A breath of fresh - or at least less smelly - air should blow past the Carson City Wastewater Reclamation Plant by September.
A new way to spin water from sludge should bring relief to drivers in the roundabout area of Fifth Street and Edmonds Drive and people living in the River View and River Knolls neighborhoods.
Sewer operations chief Kelvin Ikehara's crew is testing the system and synchronizing the many software programs in a new $5.5 million mechanical sludge dewatering equipment that should be fully operational by the end of April.
The centrifuge, similar in concept to a clothes dryer, will replace the century-old way of drying waste remnants in evaporative ponds.
"We're moving out of the Stone Age and into the new millennium," said Tom Hoffert, the city's utilities operation manager. "This is a major leap."
More important, the sludge drying process is moving from the outdoors to an indoor facility that will contain the notorious odors that permeate the neighborhood.
"On average, the smell produced by the plant will be reduced by 90 percent," Hoffert said.

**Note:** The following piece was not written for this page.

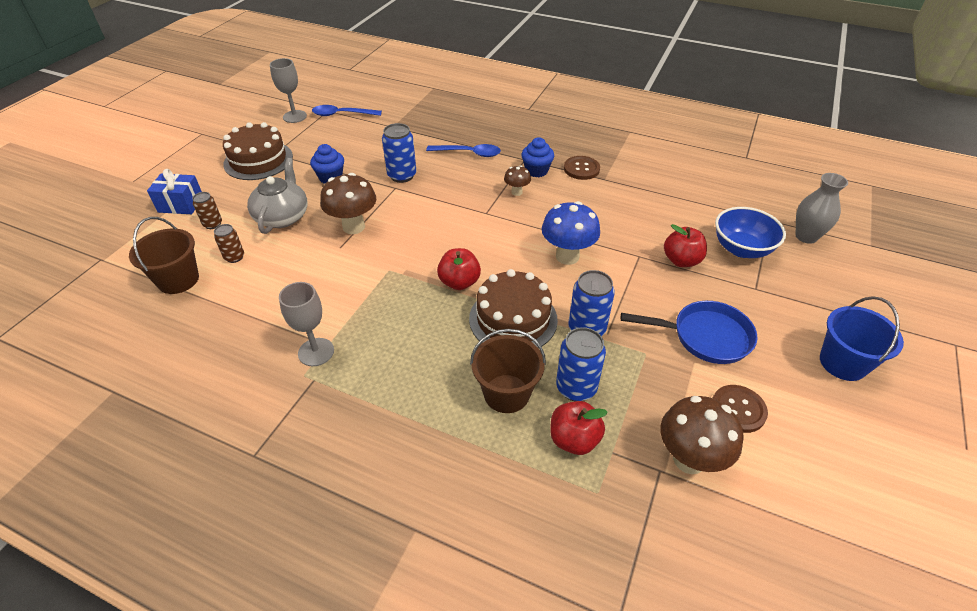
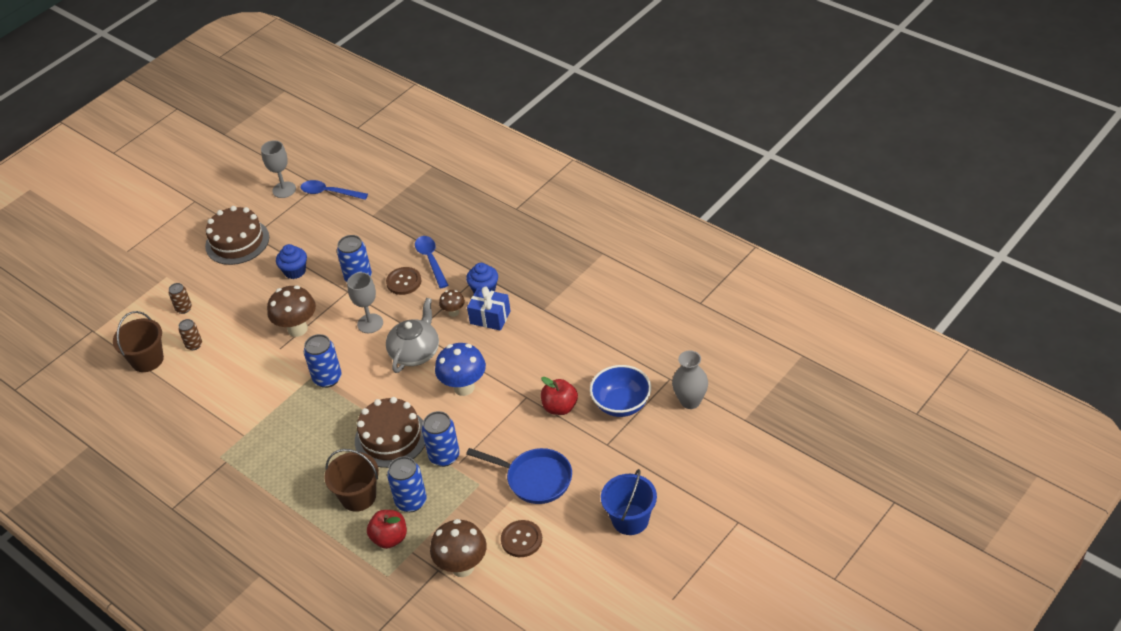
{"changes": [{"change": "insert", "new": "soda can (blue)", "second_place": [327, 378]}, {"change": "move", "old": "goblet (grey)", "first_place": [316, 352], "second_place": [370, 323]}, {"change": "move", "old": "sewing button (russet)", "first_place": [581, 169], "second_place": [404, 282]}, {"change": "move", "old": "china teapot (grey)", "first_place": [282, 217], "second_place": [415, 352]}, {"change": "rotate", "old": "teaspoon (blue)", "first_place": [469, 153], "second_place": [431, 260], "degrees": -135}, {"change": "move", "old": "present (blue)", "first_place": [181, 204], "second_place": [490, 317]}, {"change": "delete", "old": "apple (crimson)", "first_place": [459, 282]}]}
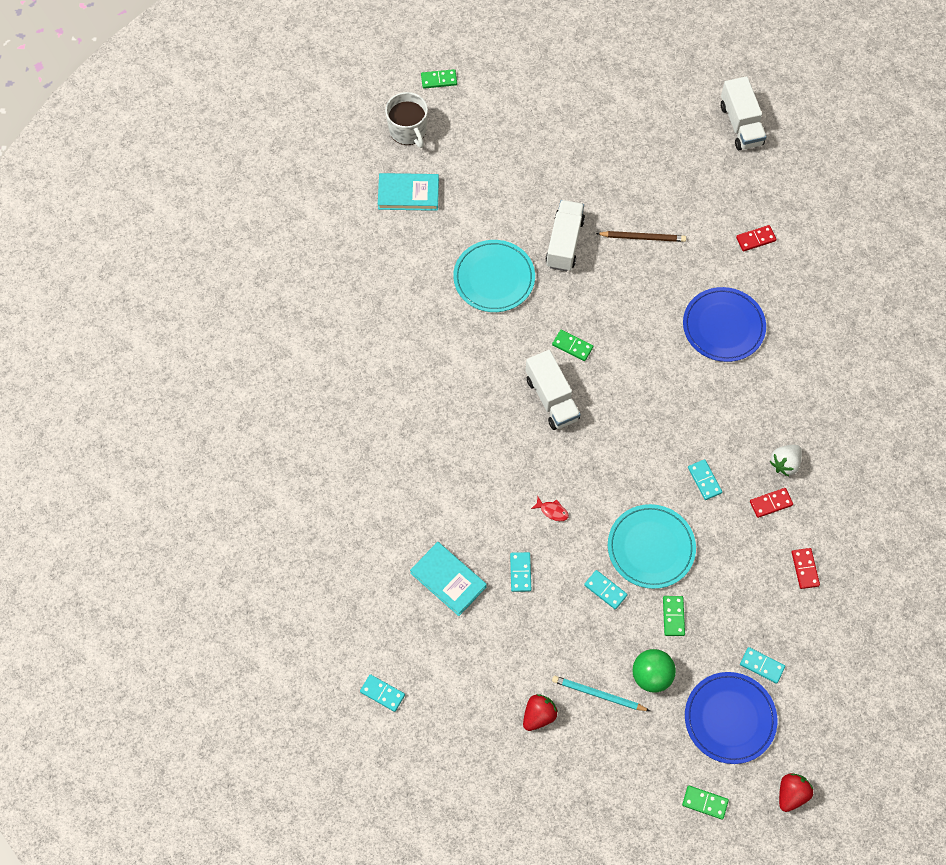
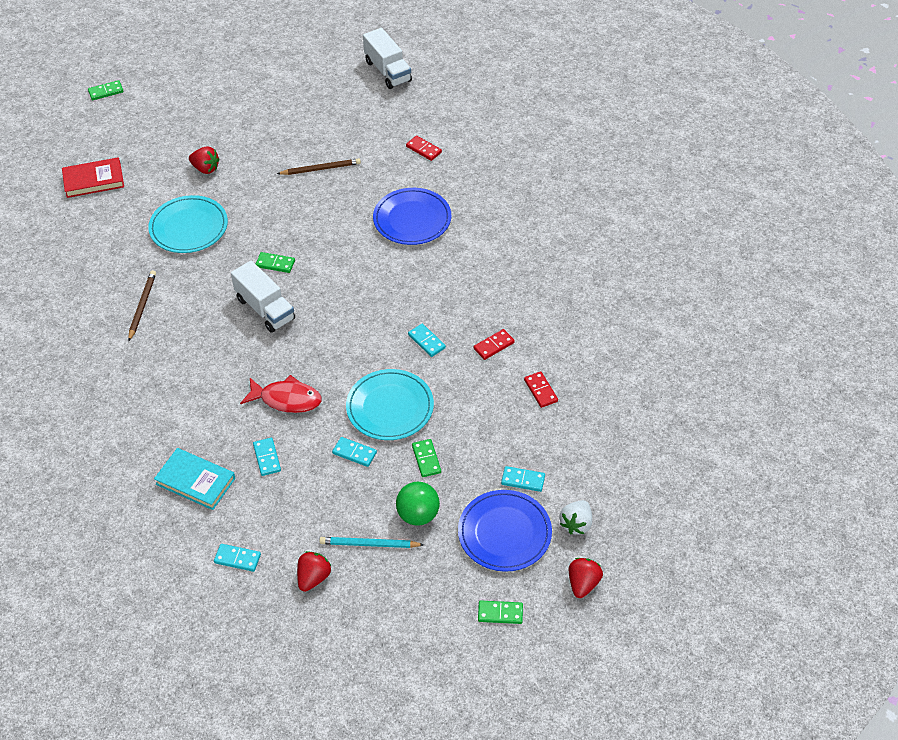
{"changes": [{"change": "recolor", "old": "hardback (turquoise)", "new": "hardback (crimson)", "first_place": [408, 194], "second_place": [93, 180]}, {"change": "insert", "new": "pencil (russet)", "second_place": [142, 306]}, {"change": "insert", "new": "berry (crimson)", "second_place": [205, 168]}, {"change": "move", "old": "domino piece (turquoise)", "first_place": [382, 693], "second_place": [237, 559]}, {"change": "resize", "old": "fish (crimson)", "first_place": [552, 511], "second_place": [286, 399], "factor": 2.11}, {"change": "rotate", "old": "domino piece (crimson)", "first_place": [755, 239], "second_place": [423, 149], "degrees": 75}, {"change": "move", "old": "berry (pure white)", "first_place": [784, 464], "second_place": [576, 524]}, {"change": "delete", "old": "tea mug (pure white)", "first_place": [408, 130]}, {"change": "delete", "old": "truck (pure white)", "first_place": [564, 243]}]}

Since the early 1960s, Carson City has used evaporative ponds to dry out the remnants of waste that emerge from the anaerobic digestion system. The anaerobic system uses bacteria to break down the solid wastes that the sewer brings to the treatment plant.

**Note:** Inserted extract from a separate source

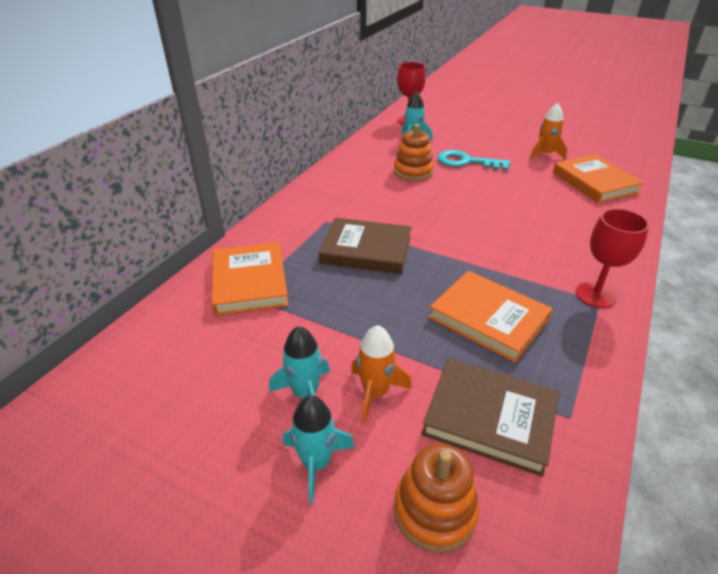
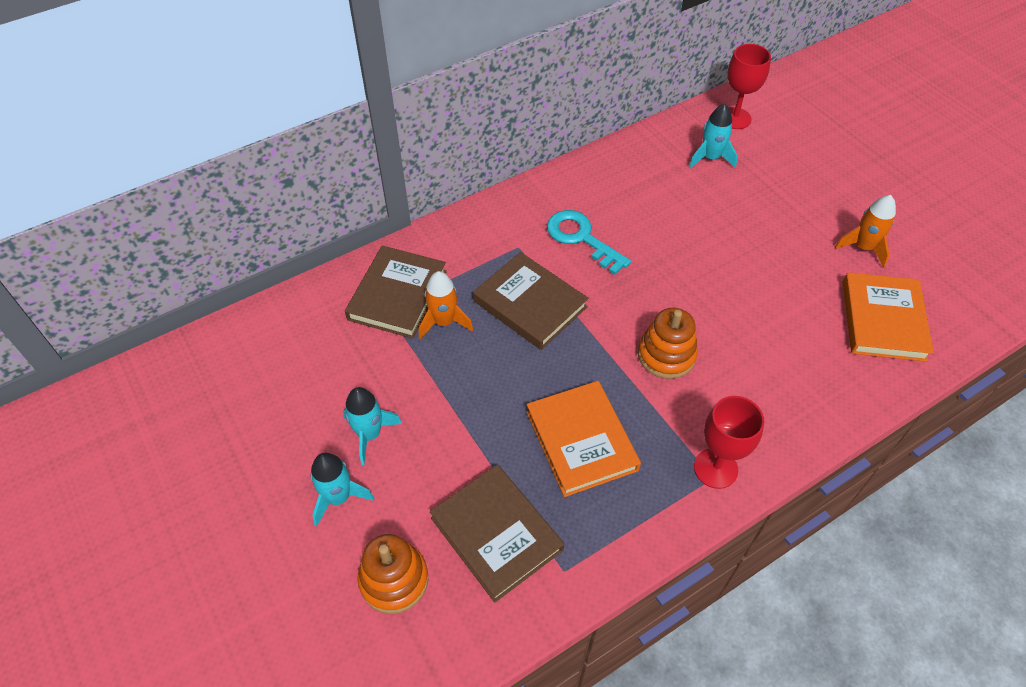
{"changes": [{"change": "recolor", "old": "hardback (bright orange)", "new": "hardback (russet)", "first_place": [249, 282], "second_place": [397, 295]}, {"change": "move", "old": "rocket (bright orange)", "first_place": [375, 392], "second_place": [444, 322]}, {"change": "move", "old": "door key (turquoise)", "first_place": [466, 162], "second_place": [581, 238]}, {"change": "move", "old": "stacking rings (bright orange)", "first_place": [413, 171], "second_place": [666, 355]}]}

With city growth, the evaporative pond systems has grown to 22 drying beds covering 14 acres with exposed waste solids. As the waste dries, the smell is released into the air, Hoffert said.
"Instead of ponds to dry the solids, now we're spinning the water out of the solids, which are then transported immediately from the plant," Ikehara said.
The mechanized sludge dewatering equipment consists of two centrifuges. These are cylinders about 16 feet long and 30 inches in diameter that spin while filled with sludge - a mix of waste and water. The spinning removes the water and produces waste cake.
The centrifuge can produce 14 cubic yards of cake a day, enough to handle the waste of 75,000 people, the estimated population of Carson City once all available land is developed.
Carson City first looked at converting from drying beds to a centrifuge in the mid-1990s when frequent odor complaints surfaced from River View and River Knolls.
"When the plant was put here, this was considered way out of town and since then development has surrounded us," Hoffert said.
The utilities department has worked actively on the centrifuge since 1996 but Hoffert said the design and building of such a system takes four years. Construction on the sludge dewatering equipment started in September 1998 and is now in the final tinkering to make sure all the computers interface properly.
The centrifuge system was built with existing revenue with no need to increase sewer rates, Hoffert said.
By the end of the month, no new sludge will be added to the evaporation ponds, but the existing sludge needs to dry out before it can be removed.
"We need the summer heat to dry the solids," Ikehara said.
Hoffert said he is exploring the cost effectiveness of other options to accelerate the drying process. Leaving it to nature will likely take until September or into fall.
"We want to remove the odor as soon as possible," Hoffert said. "We are looking at ways to do it sooner."